I didn't have any idea what that meant, not really. It's the sort of feast that feels distant to me, the sort of celebration that makes Catholicism feel ancient and, well, a little hard-to-understand to me. (And I've been Catholic for seven - or is it eight? - years now!)
After reading Jean's post on the Feast of the Presentation of Mary, though, I feel a lot more comfortable with it. For one thing, I have a three-year-old girl in my life. I don't want to give her away or anything (well, most of the time), but I can imagine Mary's parents taking her to the Temple. She would have been old enough to understand that something significant was happening. They probably could have - maybe even did - discuss what was going on. Would she have asked probing questions? Were there tears?
As I've reflected on this, I am better able to think about it in terms of these people from long ago parting with their daughter. Instead of salvation history being fulfilled, great cogs in the wheel of things being plugged along as they were supposed to, it becomes a story with pain and even a little heartbreak in it.

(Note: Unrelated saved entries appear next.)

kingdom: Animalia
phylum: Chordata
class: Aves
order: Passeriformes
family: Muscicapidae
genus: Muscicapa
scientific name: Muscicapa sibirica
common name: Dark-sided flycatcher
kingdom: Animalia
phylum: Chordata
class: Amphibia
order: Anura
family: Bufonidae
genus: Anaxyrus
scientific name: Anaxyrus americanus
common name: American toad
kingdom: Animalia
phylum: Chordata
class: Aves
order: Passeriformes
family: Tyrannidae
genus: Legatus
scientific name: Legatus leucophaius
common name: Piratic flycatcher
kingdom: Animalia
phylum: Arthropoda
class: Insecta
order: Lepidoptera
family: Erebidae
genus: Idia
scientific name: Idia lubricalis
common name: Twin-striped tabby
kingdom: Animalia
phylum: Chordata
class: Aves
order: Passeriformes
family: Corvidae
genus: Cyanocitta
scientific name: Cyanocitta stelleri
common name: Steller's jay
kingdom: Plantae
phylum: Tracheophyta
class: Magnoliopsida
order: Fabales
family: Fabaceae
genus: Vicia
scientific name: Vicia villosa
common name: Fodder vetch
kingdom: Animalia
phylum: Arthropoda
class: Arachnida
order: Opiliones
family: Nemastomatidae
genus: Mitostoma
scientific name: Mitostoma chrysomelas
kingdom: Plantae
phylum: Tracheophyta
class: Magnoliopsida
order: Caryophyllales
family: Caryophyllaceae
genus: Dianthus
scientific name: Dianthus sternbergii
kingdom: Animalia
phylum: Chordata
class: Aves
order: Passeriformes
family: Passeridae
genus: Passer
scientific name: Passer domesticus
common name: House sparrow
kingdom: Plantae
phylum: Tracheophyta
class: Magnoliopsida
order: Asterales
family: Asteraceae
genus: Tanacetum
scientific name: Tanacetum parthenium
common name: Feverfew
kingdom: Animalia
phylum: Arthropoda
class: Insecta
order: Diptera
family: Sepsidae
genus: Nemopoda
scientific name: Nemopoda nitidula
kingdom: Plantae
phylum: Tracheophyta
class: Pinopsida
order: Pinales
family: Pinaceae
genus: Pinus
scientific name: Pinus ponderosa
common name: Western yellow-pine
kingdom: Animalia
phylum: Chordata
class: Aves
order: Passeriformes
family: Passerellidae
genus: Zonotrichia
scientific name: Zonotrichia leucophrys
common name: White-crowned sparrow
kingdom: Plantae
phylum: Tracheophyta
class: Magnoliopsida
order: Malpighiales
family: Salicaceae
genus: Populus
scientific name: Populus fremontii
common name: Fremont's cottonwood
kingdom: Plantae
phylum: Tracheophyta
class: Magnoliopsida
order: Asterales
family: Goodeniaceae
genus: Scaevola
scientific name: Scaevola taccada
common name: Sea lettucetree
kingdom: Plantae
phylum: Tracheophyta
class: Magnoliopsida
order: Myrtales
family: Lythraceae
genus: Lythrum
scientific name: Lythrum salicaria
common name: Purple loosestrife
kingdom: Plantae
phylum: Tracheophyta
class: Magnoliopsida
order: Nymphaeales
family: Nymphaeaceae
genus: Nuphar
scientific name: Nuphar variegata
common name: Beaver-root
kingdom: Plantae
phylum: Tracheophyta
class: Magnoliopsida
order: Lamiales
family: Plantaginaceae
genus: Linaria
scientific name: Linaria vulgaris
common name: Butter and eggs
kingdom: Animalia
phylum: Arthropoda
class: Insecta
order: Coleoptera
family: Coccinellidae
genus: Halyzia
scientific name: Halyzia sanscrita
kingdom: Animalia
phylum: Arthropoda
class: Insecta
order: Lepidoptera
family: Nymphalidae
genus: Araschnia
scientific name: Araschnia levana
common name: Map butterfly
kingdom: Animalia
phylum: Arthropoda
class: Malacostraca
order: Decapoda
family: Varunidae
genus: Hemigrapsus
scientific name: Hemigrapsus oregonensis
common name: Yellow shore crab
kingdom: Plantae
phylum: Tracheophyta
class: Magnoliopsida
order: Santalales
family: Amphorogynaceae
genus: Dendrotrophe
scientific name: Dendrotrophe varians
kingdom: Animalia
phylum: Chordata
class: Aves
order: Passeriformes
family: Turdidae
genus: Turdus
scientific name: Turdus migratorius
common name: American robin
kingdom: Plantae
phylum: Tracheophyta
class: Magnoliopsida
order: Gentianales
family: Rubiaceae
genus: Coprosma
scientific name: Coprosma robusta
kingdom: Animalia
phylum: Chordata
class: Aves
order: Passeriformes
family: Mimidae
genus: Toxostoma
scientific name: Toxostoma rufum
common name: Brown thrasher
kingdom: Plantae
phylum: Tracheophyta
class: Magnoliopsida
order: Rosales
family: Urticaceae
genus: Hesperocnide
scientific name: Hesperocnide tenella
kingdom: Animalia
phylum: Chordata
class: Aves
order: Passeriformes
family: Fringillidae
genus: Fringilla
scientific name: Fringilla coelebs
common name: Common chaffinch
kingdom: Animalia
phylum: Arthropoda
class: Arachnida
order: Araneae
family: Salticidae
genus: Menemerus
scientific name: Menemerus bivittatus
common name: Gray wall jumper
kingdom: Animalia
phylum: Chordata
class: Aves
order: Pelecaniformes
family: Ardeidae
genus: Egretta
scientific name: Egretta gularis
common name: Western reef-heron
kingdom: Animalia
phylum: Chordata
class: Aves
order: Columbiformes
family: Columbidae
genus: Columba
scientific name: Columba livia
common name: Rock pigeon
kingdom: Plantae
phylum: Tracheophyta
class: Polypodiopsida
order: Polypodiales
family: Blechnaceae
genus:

Do go over and read about the Presentation of Mary. Then close your eyes and picture it. Think about the empty house Joachim and Anne went home to - a house that was too quiet. Consider how Mary must have felt, when she realized that she was staying at the Temple. Sure, she was excited...but maybe there was some fear, and no mother to comfort her.
Use this feast day to turn to your Heavenly Mother with some little pain of your own. Let her stroke your temple and lead you to her Son, who will comfort you in the best way possible.